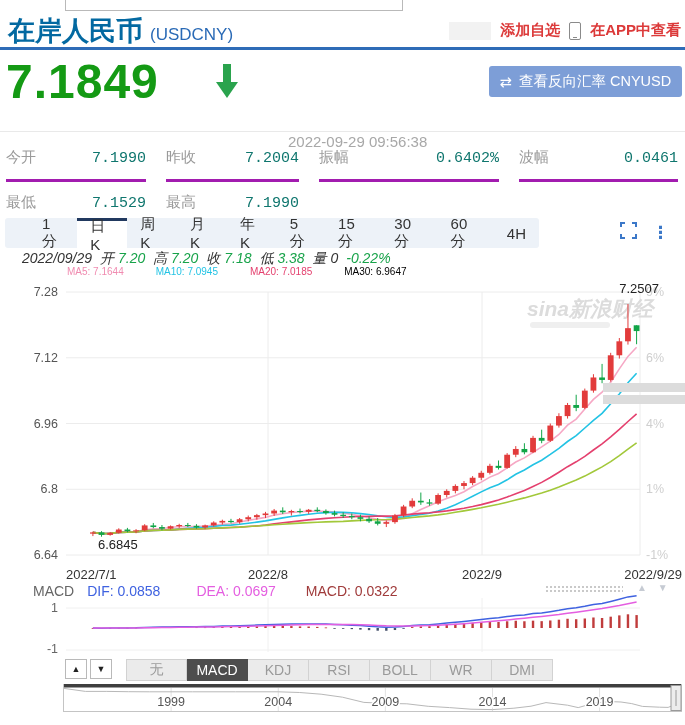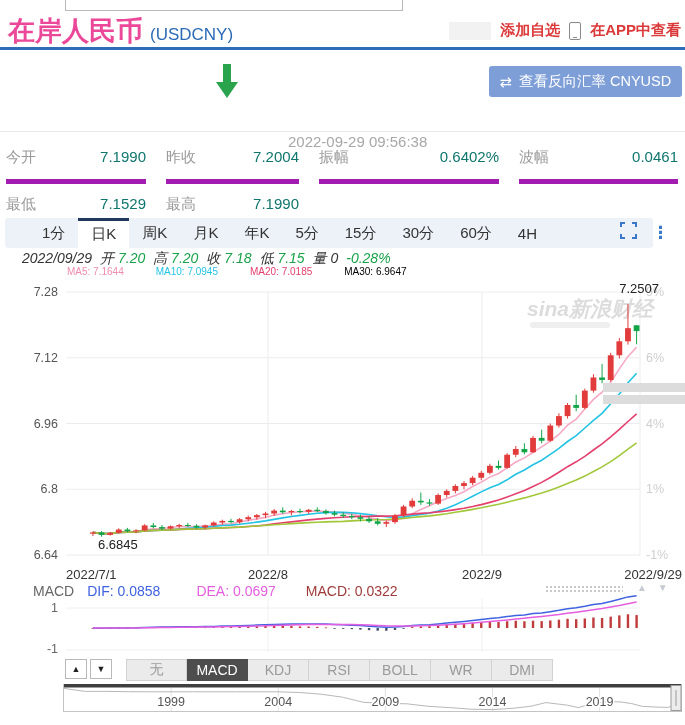--- a/index.html
+++ b/index.html
@@ -1,44 +1,44 @@
 <!DOCTYPE html>
 <html><head>
 <meta charset="utf-8">
 <style>
   html,body{margin:0;padding:0;background:#fff;}
   #app{position:relative;width:685px;height:725px;background:#fff;overflow:hidden;
        font-family:"Liberation Sans","DejaVu Sans",sans-serif;}
   
   .search-stub{position:absolute;left:65px;top:-19px;width:336px;height:28px;border:1px solid #b9b9b9;background:#fff;}
   .title-row{position:absolute;left:8px;top:13px;display:flex;align-items:baseline;}
-  .title{font-size:27px;font-weight:bold;color:#ec4899;}
+  .title{font-size:27px;font-weight:bold;color:#0369a1;}
   .symbol{font-size:17px;color:#2a6ab6;margin-left:7px;}
   .header-right{position:absolute;right:4px;top:21px;display:flex;align-items:center;gap:9px;}
   .gray-stub{width:42px;height:18px;background:#f2f2f2;}
   .red-link{color:#dc3a3a;font-size:15px;font-weight:bold;text-decoration:none;}
   .phone-icon{width:10px;height:16px;border:1px solid #8a8a8a;border-radius:2px;position:relative;}
   .phone-icon::after{content:"";position:absolute;bottom:1px;left:3px;right:3px;height:1px;background:#8a8a8a;}
   .blue-divider{position:absolute;left:0;top:47px;width:685px;height:3px;background:#2e6cb7;}
   
   .price{position:absolute;left:6px;top:54px;font-size:48px;font-weight:bold;color:#149a14;letter-spacing:1px;}
   .price-arrow{position:absolute;left:215px;top:64px;}
   .change{position:absolute;left:283px;top:62px;font-size:20px;color:#2fa75d;}
   .timestamp{position:absolute;left:288px;top:89px;font-size:15px;color:#a8a8a8;margin-top:44px;}
   .reverse-btn{position:absolute;left:489px;top:66px;width:193px;height:31px;background:#7d9ed7;color:#fff;
        font-size:14.5px;border:none;border-radius:3px;display:flex;align-items:center;justify-content:center;gap:7px;cursor:pointer;}
   .divider2{position:absolute;top:131px;left:0;width:685px;height:1px;background:#e9e9e9;}
   
   .stats{position:absolute;left:6px;top:137px;width:672px;display:grid;grid-template-columns:140px 133px 180px 1fr;column-gap:20px;}
-  .cell{display:flex;justify-content:space-between;align-items:flex-start;border-bottom:5px solid #a21caf;padding:11px 0 12px;}
+  .cell{display:flex;justify-content:space-between;align-items:flex-end;border-bottom:3px solid #a21caf;padding:11px 0 12px;font-family:Liberation Mono, monospace;}
   .cell .lab{color:#9a9a9a;font-size:15px;}
   .cell .val{color:#0f766e;font-size:15px;}
   .cell.span2{grid-column:3/5;}
   
-  .ptabs{position:absolute;left:5px;top:218px;width:648px;height:30px;background:#edf2f8;border-radius:3px;
+  .ptabs{position:absolute;left:5px;top:218px;width:534px;height:30px;background:#edf2f8;border-radius:3px;
        display:flex;align-items:stretch;padding-left:24px;box-sizing:border-box;}
   .ptab{padding:0 13px;display:flex;align-items:center;font-size:15px;color:#333;cursor:pointer;}
   .ptab.active{background:#fff;border-top:3px solid #21395f;}
   .chart-icons{position:absolute;right:16px;top:222px;display:flex;gap:15px;align-items:center;}
   .kebab{color:#3c78c8;font-size:17px;font-weight:bold;line-height:1;cursor:pointer;}
   
   .ohlc{position:absolute;left:22px;top:250px;font-size:14px;color:#333;}
   .ohlc span{margin-right:4px;font-style:italic;}
   .ohlc .g{color:#18a34a;}
   .malegend{position:absolute;left:67px;top:266px;font-size:10px;display:flex;gap:32px;}
@@ -76,20 +76,21 @@
 
   <div class="header-right">
     <span class="gray-stub"></span>
     <a class="red-link">添加自选</a>
     <span class="phone-icon"></span>
     <a class="red-link">在APP中查看</a>
   </div>
 
   <div class="blue-divider"></div>
 
+  <div class="price">7.1849</div>
   <div class="price-arrow">
     <svg width="24" height="35" viewBox="0 0 24 35">
         <path d="M8 0 L16 0 L16 18 L23 18 L12 34 L1 18 L8 18 Z" fill="#2aa34d"></path>
       </svg>
   </div>
   <div class="timestamp">2022-09-29 09:56:38</div>
   <button class="reverse-btn">
     <span>⇄</span>
     <span>查看反向汇率 CNYUSD</span>
   </button>
@@ -142,23 +143,23 @@
         </svg>
     </span>
     <span class="kebab">⋮</span>
   </div>
 
   <div class="ohlc">
     <span>2022/09/29</span>
     <span>开</span><span class="g">7.20</span>
     <span>高</span><span class="g">7.20</span>
     <span>收</span><span class="g">7.18</span>
-    <span>低</span><span class="g">7.15</span>
+    <span>低</span><span class="g">3.38</span>
     <span>量</span><span>0</span>
-    <span class="g">-0.28%</span>
+    <span class="g">-0.22%</span>
   </div>
 
   <div class="malegend">
     <span class="ma5">MA5: 7.1644</span>
     <span class="ma10">MA10: 7.0945</span>
     <span class="ma20">MA20: 7.0185</span>
     <span class="ma30">MA30: 6.9647</span>
   </div>
 
   <div class="macdlegend">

• • • • • • •

→ **Task requirements**: Would you reproduce the listing above exactly, without any of its images?

→ **Task response**:
--- a/index.html
+++ b/index.html
@@ -1,44 +1,44 @@
 <!DOCTYPE html>
 <html><head>
 <meta charset="utf-8">
 <style>
   html,body{margin:0;padding:0;background:#fff;}
   #app{position:relative;width:685px;height:725px;background:#fff;overflow:hidden;
        font-family:"Liberation Sans","DejaVu Sans",sans-serif;}
   
   .search-stub{position:absolute;left:65px;top:-19px;width:336px;height:28px;border:1px solid #b9b9b9;background:#fff;}
   .title-row{position:absolute;left:8px;top:13px;display:flex;align-items:baseline;}
-  .title{font-size:27px;font-weight:bold;color:#ec4899;}
+  .title{font-size:27px;font-weight:bold;color:#0369a1;}
   .symbol{font-size:17px;color:#2a6ab6;margin-left:7px;}
   .header-right{position:absolute;right:4px;top:21px;display:flex;align-items:center;gap:9px;}
   .gray-stub{width:42px;height:18px;background:#f2f2f2;}
   .red-link{color:#dc3a3a;font-size:15px;font-weight:bold;text-decoration:none;}
   .phone-icon{width:10px;height:16px;border:1px solid #8a8a8a;border-radius:2px;position:relative;}
   .phone-icon::after{content:"";position:absolute;bottom:1px;left:3px;right:3px;height:1px;background:#8a8a8a;}
   .blue-divider{position:absolute;left:0;top:47px;width:685px;height:3px;background:#2e6cb7;}
   
   .price{position:absolute;left:6px;top:54px;font-size:48px;font-weight:bold;color:#149a14;letter-spacing:1px;}
   .price-arrow{position:absolute;left:215px;top:64px;}
   .change{position:absolute;left:283px;top:62px;font-size:20px;color:#2fa75d;}
   .timestamp{position:absolute;left:288px;top:89px;font-size:15px;color:#a8a8a8;margin-top:44px;}
   .reverse-btn{position:absolute;left:489px;top:66px;width:193px;height:31px;background:#7d9ed7;color:#fff;
        font-size:14.5px;border:none;border-radius:3px;display:flex;align-items:center;justify-content:center;gap:7px;cursor:pointer;}
   .divider2{position:absolute;top:131px;left:0;width:685px;height:1px;background:#e9e9e9;}
   
   .stats{position:absolute;left:6px;top:137px;width:672px;display:grid;grid-template-columns:140px 133px 180px 1fr;column-gap:20px;}
-  .cell{display:flex;justify-content:space-between;align-items:flex-start;border-bottom:5px solid #a21caf;padding:11px 0 12px;}
+  .cell{display:flex;justify-content:space-between;align-items:flex-end;border-bottom:3px solid #a21caf;padding:11px 0 12px;font-family:Liberation Mono, monospace;}
   .cell .lab{color:#9a9a9a;font-size:15px;}
   .cell .val{color:#0f766e;font-size:15px;}
   .cell.span2{grid-column:3/5;}
   
-  .ptabs{position:absolute;left:5px;top:218px;width:648px;height:30px;background:#edf2f8;border-radius:3px;
+  .ptabs{position:absolute;left:5px;top:218px;width:534px;height:30px;background:#edf2f8;border-radius:3px;
        display:flex;align-items:stretch;padding-left:24px;box-sizing:border-box;}
   .ptab{padding:0 13px;display:flex;align-items:center;font-size:15px;color:#333;cursor:pointer;}
   .ptab.active{background:#fff;border-top:3px solid #21395f;}
   .chart-icons{position:absolute;right:16px;top:222px;display:flex;gap:15px;align-items:center;}
   .kebab{color:#3c78c8;font-size:17px;font-weight:bold;line-height:1;cursor:pointer;}
   
   .ohlc{position:absolute;left:22px;top:250px;font-size:14px;color:#333;}
   .ohlc span{margin-right:4px;font-style:italic;}
   .ohlc .g{color:#18a34a;}
   .malegend{position:absolute;left:67px;top:266px;font-size:10px;display:flex;gap:32px;}
@@ -76,20 +76,21 @@
 
   <div class="header-right">
     <span class="gray-stub"></span>
     <a class="red-link">添加自选</a>
     <span class="phone-icon"></span>
     <a class="red-link">在APP中查看</a>
   </div>
 
   <div class="blue-divider"></div>
 
+  <div class="price">7.1849</div>
   <div class="price-arrow">
     <svg width="24" height="35" viewBox="0 0 24 35">
         <path d="M8 0 L16 0 L16 18 L23 18 L12 34 L1 18 L8 18 Z" fill="#2aa34d"></path>
       </svg>
   </div>
   <div class="timestamp">2022-09-29 09:56:38</div>
   <button class="reverse-btn">
     <span>⇄</span>
     <span>查看反向汇率 CNYUSD</span>
   </button>
@@ -142,23 +143,23 @@
         </svg>
     </span>
     <span class="kebab">⋮</span>
   </div>
 
   <div class="ohlc">
     <span>2022/09/29</span>
     <span>开</span><span class="g">7.20</span>
     <span>高</span><span class="g">7.20</span>
     <span>收</span><span class="g">7.18</span>
-    <span>低</span><span class="g">7.15</span>
+    <span>低</span><span class="g">3.38</span>
     <span>量</span><span>0</span>
-    <span class="g">-0.28%</span>
+    <span class="g">-0.22%</span>
   </div>
 
   <div class="malegend">
     <span class="ma5">MA5: 7.1644</span>
     <span class="ma10">MA10: 7.0945</span>
     <span class="ma20">MA20: 7.0185</span>
     <span class="ma30">MA30: 6.9647</span>
   </div>
 
   <div class="macdlegend">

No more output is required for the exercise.